--- START ---

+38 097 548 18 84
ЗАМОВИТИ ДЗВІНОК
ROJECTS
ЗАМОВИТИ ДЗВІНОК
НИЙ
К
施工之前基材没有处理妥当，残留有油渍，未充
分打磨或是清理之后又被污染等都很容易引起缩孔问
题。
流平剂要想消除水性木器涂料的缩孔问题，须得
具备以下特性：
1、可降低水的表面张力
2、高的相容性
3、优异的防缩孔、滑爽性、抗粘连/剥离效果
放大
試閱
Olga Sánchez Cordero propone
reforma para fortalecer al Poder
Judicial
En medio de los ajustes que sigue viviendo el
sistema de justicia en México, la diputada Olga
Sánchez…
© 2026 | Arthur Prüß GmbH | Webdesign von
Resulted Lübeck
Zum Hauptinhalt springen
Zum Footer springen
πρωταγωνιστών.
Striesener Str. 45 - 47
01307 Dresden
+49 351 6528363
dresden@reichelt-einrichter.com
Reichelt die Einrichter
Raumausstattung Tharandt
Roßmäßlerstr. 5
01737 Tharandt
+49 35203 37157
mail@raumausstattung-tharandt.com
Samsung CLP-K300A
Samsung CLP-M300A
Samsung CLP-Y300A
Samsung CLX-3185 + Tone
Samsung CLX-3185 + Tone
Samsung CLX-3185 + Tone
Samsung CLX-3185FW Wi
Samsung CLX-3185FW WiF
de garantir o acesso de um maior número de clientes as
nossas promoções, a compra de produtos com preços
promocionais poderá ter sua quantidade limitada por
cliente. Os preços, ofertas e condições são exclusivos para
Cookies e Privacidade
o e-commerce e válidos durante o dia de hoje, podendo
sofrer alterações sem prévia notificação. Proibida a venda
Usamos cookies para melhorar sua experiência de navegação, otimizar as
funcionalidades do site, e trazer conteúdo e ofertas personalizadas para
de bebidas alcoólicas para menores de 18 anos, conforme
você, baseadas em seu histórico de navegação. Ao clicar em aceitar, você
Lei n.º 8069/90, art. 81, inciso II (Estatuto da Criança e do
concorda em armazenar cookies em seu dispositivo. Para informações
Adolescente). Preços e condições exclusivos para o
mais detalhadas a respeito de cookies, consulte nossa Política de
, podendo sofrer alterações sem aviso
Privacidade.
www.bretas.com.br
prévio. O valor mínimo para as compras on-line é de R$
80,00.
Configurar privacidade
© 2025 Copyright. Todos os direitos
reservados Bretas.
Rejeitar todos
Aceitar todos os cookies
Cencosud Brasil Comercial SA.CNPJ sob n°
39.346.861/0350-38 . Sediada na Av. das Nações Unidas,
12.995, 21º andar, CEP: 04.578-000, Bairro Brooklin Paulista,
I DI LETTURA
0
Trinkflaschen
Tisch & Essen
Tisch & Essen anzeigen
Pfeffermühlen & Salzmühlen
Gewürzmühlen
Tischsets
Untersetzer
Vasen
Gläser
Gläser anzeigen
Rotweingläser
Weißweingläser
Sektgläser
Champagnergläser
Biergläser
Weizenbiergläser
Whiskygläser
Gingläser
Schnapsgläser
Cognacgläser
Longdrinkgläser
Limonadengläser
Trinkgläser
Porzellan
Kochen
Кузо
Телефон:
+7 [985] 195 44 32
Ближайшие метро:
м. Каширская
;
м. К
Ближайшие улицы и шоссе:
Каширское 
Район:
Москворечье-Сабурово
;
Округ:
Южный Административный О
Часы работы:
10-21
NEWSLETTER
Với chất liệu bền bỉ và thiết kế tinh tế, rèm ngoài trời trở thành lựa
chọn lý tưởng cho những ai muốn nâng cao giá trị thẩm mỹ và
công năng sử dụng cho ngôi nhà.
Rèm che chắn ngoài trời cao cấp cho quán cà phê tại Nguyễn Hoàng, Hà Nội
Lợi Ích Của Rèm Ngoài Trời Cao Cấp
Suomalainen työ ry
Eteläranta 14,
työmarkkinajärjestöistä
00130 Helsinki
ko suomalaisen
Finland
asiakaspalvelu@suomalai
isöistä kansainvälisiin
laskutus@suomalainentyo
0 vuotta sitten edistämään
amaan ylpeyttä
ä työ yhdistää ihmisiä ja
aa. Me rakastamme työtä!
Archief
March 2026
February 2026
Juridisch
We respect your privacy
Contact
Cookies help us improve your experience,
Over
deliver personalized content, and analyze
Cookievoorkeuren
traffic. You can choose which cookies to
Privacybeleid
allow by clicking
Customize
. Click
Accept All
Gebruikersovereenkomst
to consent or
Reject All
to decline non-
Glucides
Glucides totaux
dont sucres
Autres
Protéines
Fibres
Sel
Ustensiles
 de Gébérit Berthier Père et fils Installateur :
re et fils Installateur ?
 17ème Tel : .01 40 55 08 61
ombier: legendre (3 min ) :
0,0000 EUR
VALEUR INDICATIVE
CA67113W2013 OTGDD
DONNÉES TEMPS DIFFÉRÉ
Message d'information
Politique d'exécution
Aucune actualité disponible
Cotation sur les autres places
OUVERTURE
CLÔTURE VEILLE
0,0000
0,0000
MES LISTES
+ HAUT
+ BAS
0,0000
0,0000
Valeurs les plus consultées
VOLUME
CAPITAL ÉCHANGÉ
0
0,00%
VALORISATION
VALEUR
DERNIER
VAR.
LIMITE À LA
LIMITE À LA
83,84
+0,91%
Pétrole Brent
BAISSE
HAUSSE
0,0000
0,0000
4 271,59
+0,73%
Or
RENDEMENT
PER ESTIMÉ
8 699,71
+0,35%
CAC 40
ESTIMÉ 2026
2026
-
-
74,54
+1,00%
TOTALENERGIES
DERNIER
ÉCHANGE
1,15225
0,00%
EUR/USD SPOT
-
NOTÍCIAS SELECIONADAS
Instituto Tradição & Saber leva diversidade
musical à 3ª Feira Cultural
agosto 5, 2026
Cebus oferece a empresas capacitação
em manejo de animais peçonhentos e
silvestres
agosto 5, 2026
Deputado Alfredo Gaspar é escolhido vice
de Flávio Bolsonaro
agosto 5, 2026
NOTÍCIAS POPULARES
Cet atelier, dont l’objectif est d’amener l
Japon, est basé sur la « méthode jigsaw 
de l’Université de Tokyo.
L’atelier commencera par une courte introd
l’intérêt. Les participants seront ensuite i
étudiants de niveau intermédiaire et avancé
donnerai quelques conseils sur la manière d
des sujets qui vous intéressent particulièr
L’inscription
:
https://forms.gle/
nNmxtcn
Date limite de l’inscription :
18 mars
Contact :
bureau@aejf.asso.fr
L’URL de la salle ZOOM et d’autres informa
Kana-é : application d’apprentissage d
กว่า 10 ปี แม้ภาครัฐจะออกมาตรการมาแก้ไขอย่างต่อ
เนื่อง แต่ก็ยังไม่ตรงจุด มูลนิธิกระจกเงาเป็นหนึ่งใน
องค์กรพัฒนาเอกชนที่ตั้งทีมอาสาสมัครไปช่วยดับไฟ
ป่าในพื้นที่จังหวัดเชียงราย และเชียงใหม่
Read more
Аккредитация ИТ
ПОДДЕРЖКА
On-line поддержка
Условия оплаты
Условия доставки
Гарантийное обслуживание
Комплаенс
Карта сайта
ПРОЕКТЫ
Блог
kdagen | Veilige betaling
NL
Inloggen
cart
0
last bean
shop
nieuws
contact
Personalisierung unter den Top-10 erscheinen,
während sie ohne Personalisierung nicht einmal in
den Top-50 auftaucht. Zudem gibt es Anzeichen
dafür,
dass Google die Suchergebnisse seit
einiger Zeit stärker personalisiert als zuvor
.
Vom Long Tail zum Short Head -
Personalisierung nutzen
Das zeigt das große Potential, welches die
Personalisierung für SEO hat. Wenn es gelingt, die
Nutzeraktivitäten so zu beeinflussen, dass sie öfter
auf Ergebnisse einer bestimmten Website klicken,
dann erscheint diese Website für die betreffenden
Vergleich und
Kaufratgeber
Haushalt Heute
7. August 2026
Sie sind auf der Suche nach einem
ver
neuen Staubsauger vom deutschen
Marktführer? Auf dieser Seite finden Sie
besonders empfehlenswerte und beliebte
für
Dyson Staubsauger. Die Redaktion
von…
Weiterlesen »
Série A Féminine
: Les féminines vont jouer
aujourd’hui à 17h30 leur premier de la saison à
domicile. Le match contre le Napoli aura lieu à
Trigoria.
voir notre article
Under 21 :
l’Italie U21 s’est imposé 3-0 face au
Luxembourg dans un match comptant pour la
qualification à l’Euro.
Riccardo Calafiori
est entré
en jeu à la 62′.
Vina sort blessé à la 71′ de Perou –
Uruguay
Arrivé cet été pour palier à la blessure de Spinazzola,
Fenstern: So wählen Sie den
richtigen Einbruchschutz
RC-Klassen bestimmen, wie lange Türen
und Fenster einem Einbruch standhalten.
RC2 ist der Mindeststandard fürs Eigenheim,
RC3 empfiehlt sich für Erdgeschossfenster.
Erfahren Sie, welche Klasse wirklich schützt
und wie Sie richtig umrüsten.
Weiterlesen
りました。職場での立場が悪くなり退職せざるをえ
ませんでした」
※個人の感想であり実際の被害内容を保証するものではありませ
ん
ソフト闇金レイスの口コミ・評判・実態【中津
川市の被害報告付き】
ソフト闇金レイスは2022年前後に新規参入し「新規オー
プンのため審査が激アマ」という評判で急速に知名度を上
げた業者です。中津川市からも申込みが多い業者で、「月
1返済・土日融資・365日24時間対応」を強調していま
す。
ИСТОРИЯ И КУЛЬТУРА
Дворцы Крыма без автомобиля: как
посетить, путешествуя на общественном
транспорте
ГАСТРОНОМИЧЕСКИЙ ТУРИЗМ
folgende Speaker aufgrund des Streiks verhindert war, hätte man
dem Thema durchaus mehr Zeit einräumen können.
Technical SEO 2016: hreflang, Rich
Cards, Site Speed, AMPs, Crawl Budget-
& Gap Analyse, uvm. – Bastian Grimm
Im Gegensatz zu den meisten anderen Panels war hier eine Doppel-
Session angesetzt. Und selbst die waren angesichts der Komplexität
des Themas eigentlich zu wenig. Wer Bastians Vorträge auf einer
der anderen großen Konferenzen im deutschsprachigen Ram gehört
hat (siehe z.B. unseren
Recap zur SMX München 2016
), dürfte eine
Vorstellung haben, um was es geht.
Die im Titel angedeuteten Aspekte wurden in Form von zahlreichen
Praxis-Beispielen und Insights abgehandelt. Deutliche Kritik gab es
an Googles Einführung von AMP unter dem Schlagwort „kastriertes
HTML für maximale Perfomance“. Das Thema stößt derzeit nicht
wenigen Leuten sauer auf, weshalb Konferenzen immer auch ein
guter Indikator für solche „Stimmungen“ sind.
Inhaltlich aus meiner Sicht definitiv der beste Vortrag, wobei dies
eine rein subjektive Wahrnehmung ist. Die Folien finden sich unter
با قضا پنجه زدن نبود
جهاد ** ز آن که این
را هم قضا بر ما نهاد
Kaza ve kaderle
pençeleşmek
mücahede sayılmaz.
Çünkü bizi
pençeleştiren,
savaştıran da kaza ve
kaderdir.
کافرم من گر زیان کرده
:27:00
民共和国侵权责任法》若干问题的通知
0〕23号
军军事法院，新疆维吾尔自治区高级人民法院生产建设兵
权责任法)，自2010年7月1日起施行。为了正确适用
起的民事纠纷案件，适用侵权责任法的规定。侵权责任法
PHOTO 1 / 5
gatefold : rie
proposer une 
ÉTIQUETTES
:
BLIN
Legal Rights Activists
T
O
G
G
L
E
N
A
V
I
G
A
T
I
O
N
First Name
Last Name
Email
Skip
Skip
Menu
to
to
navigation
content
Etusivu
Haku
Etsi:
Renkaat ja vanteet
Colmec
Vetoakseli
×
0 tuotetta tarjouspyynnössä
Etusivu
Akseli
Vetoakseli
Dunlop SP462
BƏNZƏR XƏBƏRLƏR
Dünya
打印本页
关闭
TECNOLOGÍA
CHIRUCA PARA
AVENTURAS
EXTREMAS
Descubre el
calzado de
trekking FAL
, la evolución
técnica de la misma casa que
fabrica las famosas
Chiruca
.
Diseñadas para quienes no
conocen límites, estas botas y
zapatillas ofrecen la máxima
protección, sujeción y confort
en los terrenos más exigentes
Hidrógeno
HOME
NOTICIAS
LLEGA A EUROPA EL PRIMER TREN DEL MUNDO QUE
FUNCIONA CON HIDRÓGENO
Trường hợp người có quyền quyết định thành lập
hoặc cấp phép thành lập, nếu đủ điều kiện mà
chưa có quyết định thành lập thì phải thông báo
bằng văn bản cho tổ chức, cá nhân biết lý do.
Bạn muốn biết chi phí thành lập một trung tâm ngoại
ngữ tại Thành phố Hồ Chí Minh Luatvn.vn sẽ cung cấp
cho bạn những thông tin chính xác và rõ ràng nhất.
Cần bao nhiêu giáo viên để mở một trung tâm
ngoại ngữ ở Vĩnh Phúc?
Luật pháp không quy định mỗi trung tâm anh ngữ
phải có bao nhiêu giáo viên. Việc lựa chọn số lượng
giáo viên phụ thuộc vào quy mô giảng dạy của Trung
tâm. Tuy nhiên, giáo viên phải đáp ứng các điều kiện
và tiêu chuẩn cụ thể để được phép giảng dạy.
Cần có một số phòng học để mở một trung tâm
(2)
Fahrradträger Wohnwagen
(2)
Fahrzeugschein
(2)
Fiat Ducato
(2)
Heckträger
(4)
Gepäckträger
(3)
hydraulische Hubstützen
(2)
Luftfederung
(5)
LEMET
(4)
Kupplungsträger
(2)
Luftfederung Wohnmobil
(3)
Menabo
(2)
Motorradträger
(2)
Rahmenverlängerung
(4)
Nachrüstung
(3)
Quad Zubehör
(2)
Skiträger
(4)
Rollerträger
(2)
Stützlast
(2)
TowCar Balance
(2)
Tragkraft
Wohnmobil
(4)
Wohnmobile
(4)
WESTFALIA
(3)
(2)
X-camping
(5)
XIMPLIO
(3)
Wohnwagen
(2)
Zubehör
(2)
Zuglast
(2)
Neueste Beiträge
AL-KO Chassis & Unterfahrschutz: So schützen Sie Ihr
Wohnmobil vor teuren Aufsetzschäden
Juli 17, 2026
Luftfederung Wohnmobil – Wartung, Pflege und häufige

--- END ---

**TASK TO COMPLETE:** Reproduce word for word the lines of the data from the start through the line that contains "Zum Hauptinhalt springen".

**ANSWER TO THIS EXERCISE:**
+38 097 548 18 84
ЗАМОВИТИ ДЗВІНОК
ROJECTS
ЗАМОВИТИ ДЗВІНОК
НИЙ
К
施工之前基材没有处理妥当，残留有油渍，未充
分打磨或是清理之后又被污染等都很容易引起缩孔问
题。
流平剂要想消除水性木器涂料的缩孔问题，须得
具备以下特性：
1、可降低水的表面张力
2、高的相容性
3、优异的防缩孔、滑爽性、抗粘连/剥离效果
放大
試閱
Olga Sánchez Cordero propone
reforma para fortalecer al Poder
Judicial
En medio de los ajustes que sigue viviendo el
sistema de justicia en México, la diputada Olga
Sánchez…
© 2026 | Arthur Prüß GmbH | Webdesign von
Resulted Lübeck
Zum Hauptinhalt springen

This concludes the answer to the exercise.